*** Given records ***

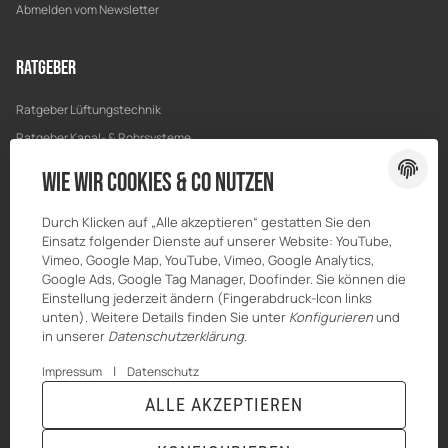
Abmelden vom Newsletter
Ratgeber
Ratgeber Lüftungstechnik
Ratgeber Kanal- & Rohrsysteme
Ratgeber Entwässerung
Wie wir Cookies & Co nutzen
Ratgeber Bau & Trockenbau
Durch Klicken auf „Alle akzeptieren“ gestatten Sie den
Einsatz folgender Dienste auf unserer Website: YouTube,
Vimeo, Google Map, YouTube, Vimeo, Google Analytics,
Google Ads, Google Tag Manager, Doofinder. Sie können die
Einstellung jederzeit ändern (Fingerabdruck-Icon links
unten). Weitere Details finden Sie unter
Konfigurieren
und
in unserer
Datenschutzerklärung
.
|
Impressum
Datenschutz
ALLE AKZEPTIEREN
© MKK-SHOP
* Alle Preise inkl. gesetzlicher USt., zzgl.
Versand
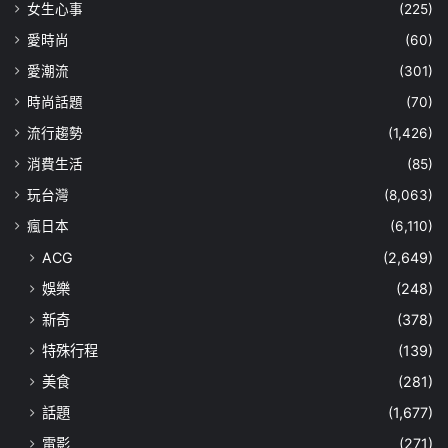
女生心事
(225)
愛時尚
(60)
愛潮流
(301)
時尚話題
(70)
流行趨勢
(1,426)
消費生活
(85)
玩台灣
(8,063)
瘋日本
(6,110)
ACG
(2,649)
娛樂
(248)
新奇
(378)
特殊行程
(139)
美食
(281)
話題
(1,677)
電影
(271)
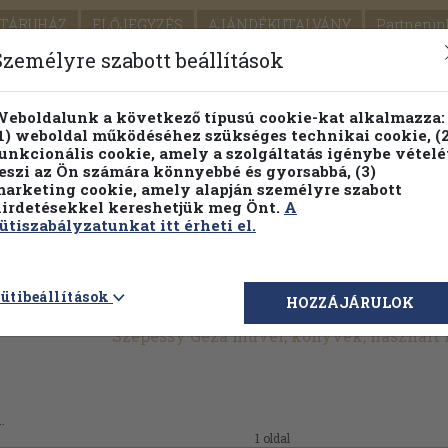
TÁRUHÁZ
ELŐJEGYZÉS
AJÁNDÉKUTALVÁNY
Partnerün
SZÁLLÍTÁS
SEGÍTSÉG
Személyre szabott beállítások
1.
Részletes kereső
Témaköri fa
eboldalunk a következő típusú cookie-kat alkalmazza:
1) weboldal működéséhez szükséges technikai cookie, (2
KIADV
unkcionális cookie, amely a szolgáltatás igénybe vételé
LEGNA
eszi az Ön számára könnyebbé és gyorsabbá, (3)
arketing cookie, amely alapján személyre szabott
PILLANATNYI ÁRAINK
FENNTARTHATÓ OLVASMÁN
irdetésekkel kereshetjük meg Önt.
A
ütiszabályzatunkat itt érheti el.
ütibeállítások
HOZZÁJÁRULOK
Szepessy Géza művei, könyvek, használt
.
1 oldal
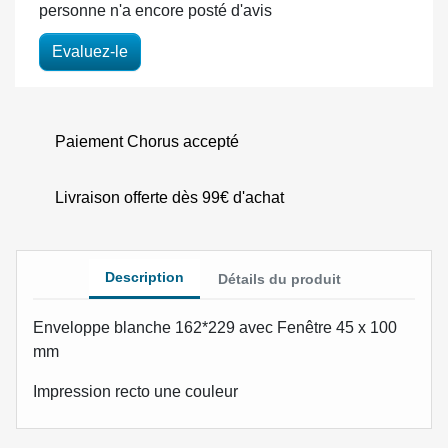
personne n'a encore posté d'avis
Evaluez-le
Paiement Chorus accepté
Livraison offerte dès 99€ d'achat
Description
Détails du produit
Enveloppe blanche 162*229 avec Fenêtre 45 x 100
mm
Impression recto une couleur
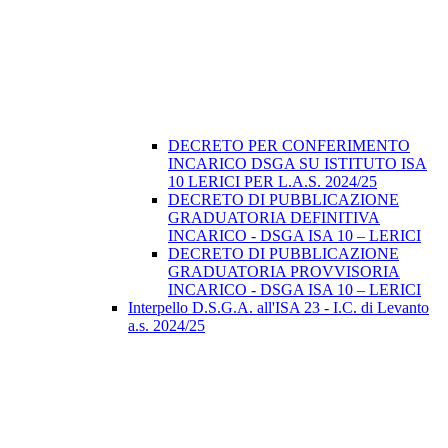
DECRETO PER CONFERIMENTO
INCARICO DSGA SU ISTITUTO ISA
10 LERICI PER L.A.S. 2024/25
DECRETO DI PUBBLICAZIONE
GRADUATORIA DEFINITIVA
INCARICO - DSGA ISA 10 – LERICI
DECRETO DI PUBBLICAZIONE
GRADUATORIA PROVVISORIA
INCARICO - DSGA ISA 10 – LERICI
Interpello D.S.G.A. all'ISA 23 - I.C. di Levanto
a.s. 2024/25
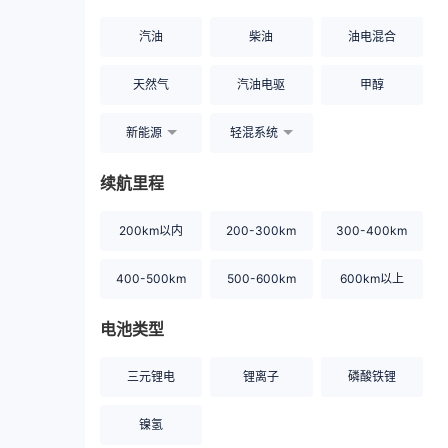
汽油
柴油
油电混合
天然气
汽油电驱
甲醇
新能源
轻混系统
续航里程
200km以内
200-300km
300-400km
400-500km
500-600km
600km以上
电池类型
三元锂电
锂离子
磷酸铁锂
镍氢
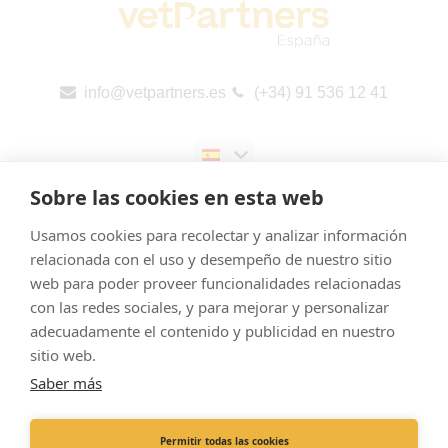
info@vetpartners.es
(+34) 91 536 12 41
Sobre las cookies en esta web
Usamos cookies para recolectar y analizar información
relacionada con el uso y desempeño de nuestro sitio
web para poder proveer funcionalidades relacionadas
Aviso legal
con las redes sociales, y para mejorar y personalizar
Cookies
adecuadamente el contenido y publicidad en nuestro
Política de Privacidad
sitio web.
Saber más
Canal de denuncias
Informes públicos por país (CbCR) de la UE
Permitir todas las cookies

*** End of Given records ***

* Task details: Across the whole listing above, report each line that includes "Ratgeber".

* Written solution:
Ratgeber
Ratgeber Lüftungstechnik
Ratgeber Kanal- & Rohrsysteme
Ratgeber Entwässerung
Ratgeber Bau & Trockenbau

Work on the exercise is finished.